Scan jobs stop at 79% (AER-2986) [Released] [Resolved]


#1

We have a problem with Scan operations with Aerospike Server EE 3.5.9 and Java Client 3.1.1.

  1. When running more than one scan with the same priority (low or high), only one runs. All subsequent ones apparently are queued and do not start until the first one finishes.

  2. When starting a high priority scan while a low priority scan is running, the high priority scan will run, but will always halt at 79% progress, until the low priority scan has finished.

It does not matter what kind of Namespaces (in memory, ssd; same, different ones) or Sets the scans are running on. It also does not matter if the scans are issued from the same client instance of different ones. Tests performed on single or multiple nodes active. Nothing related is being logged in the server log.

The scan policies:

ScanPolicy sP = new ScanPolicy();
    sP.includeBinData = true;
    sP.scanPercent = percent;
    
    if (isHighPriority) {
    	sP.concurrentNodes = true;
    	sP.priority = Priority.HIGH;
    } else {
    	sP.consistencyLevel = ConsistencyLevel.CONSISTENCY_ONE;
    	sP.concurrentNodes = false;
    	sP.maxConcurrentNodes = 1;
    	sP.priority = Priority.LOW;
    	sP.failOnClusterChange = true;
    }

asyncClient.scanAll(sP, new RecordSequenceListener<>(), namespace, set, "");

The AsyncClient policy:

cPolicy = new AsyncClientPolicy();
cPolicy.timeout = 500;
cPolicy.asyncMaxCommandAction = MaxCommandAction.BLOCK;
cPolicy.writePolicyDefault = wPolicy;
cPolicy.asyncTaskThreadPool = ThreadPools.aeroTaskExecutor;
cPolicy.asyncSelectorThreads = 2;

Also, while a Backup is running: Low priority scans do no progress, high priority halt at 79%. If another scan is running when a backup is initiated, the backup scan does not progress (regardless the priority of the other scan).

What can be the cause?


Inconsistency in aero: throw a warning when client isn't able to reach all the nodes in a cluster
#2

Hi Blonkel, This is a known scan issue. Once a scan comes we parallelise the work into multiple threads by scheduling all work to be done for it. All the new scans will scheduled behind the first scan. Internally we have 5 threads for scheduling these scan jobs. Low priority scan job uses one thread among the five threads and higher priority scan jobs uses all 5 threads. So if higher priority scan job scheduled after a lower priority scan job then some of its work will be scheduled in first thread which has already lower priority scan job. So for higher priority scan, 80% work will be finished and 20% of scan job will wait for lower priority scan job to finish.

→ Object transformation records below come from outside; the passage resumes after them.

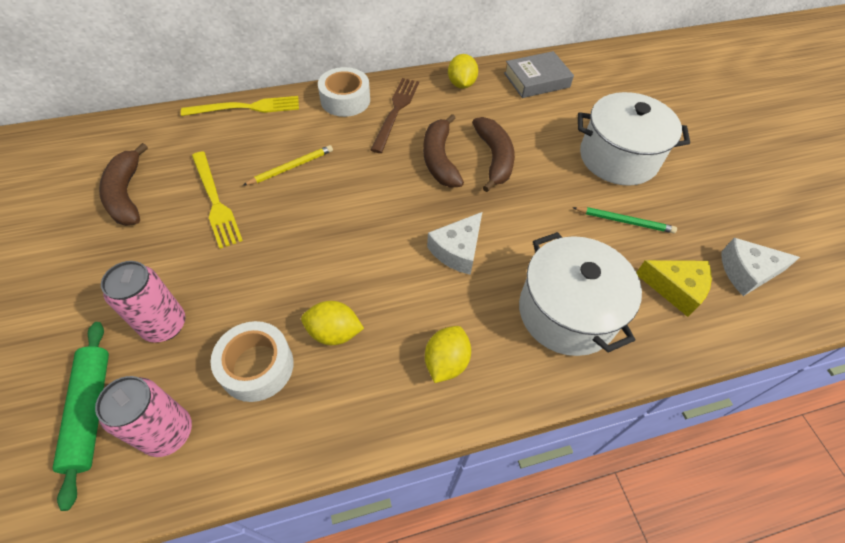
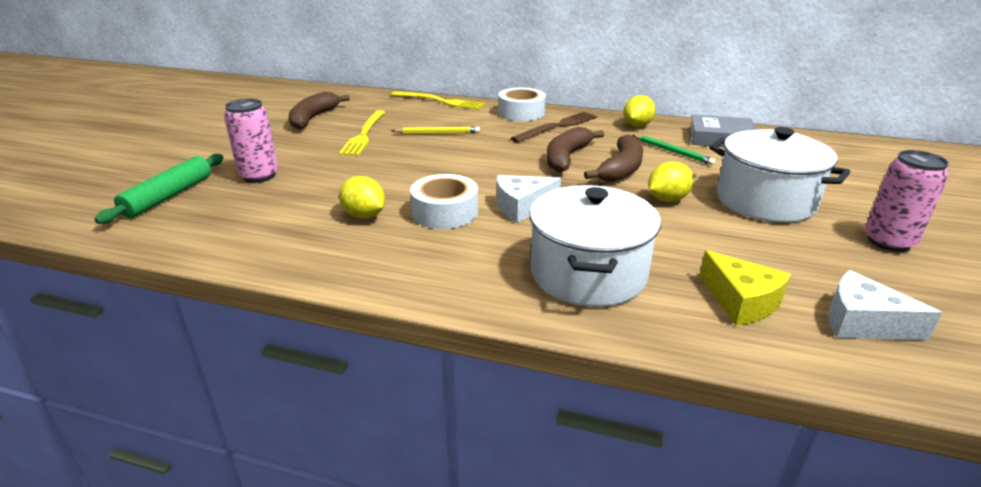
camera: 35 degrees right, 25 degrees down
(168, 432) = (196, 221): pink can -> pink can (888, 242)
(257, 366) = (289, 213): white tape -> white tape (445, 212)
(446, 362) = (433, 261): yellow lemon -> yellow lemon (667, 199)
(624, 221) = (725, 240): green pencil -> green pencil (672, 151)

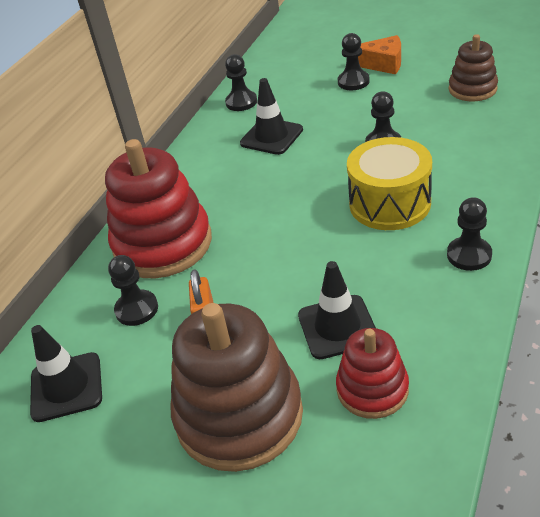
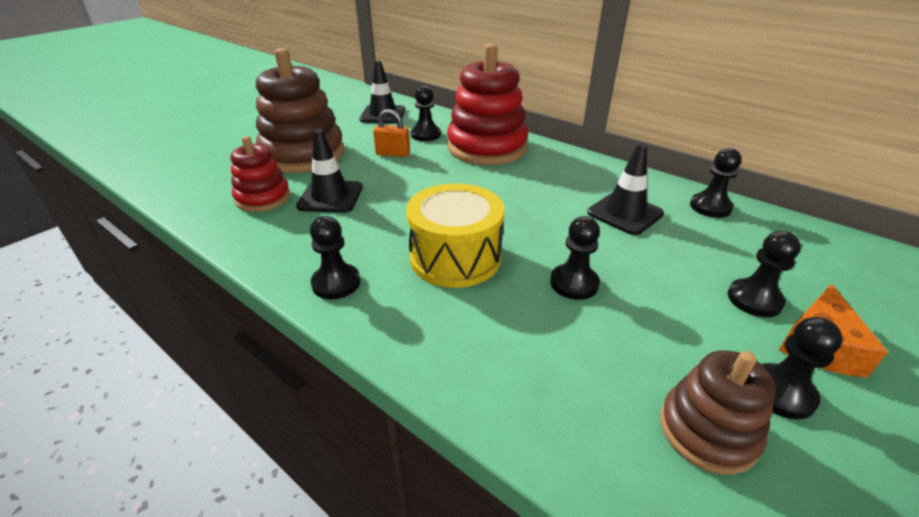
camera: 100 degrees right, 5 degrees down
(428, 73) = (780, 392): none -> black pawn

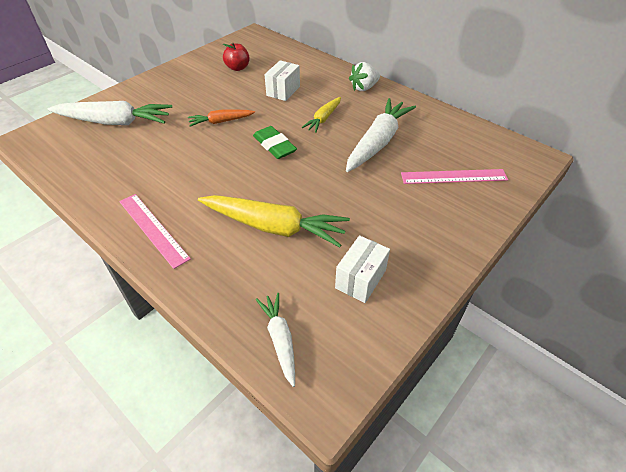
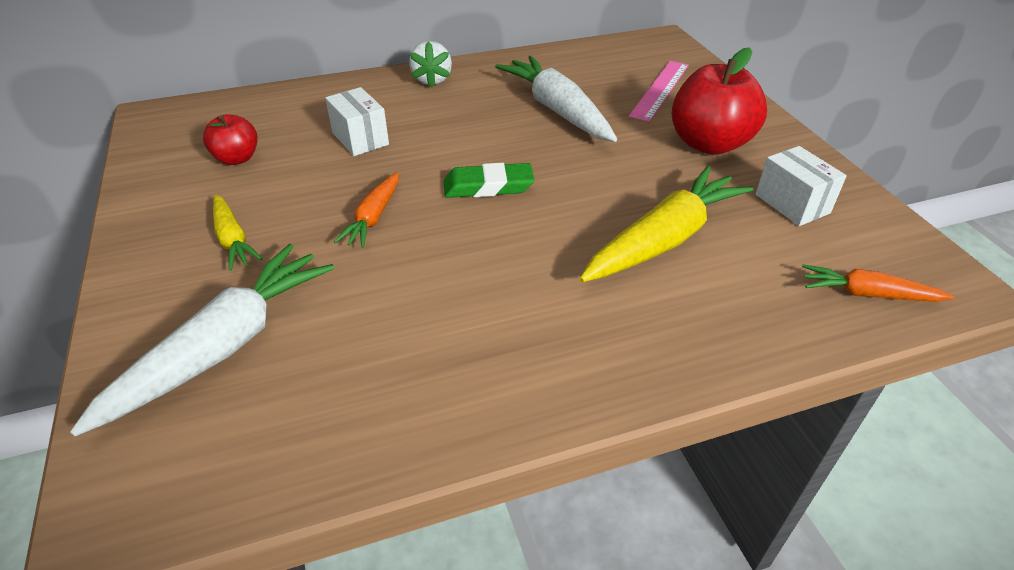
camera: 60 degrees left, 5 degrees down
(153, 229) = (591, 363): pink ruler -> none
(280, 339) = (867, 294): white carrot -> orange carrot
(323, 119) = (467, 130): yellow carrot -> yellow carrot (233, 239)
(402, 219) = (709, 144): none -> red apple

Backup also uses scan internally. So it has same problem.

We are working on this to make all scan jobs run in parallel.


#3

Hello

Thank you for your fast answer. We badly need parallel working scan jobs, not only for the case of backups. Is there any estimated time when this issue is solved?


#4

Hi blonkel,

A JIRA has been filed to follow up on this; it’s AER-2986, just for reference.

Unfortunately, we do not provide time estimates for fixing issues in the Community Edition (the free version of our product).

Please stay tuned for updates on our progress.

Regards,

Maud


#5

@blonkel,

For the quickest notification once this issue is fixed, please check our server release notes page periodically. We will also update this forum topic once a new server release is out that fixes the issue.


#6

Sadly AER-2986 was not addressed with the 3.5.12 release. Any update on this issue?

We are using the Enterprise version.


#7

@blonkel,

This is a project we are actively working on. We will update you as soon as we have more information.


#8

@blonkel Scan rework has been done. You will not find a fix for AER-2986. But the entire scan has been reworked to have better performance and feature enhancement. You can use 3.6.0 release for the new scan.

Thanks


#9

The release notes for 3.6.0 indicate that scan improvement is one of the highlights of that release, and that AER-2986 has been fixed.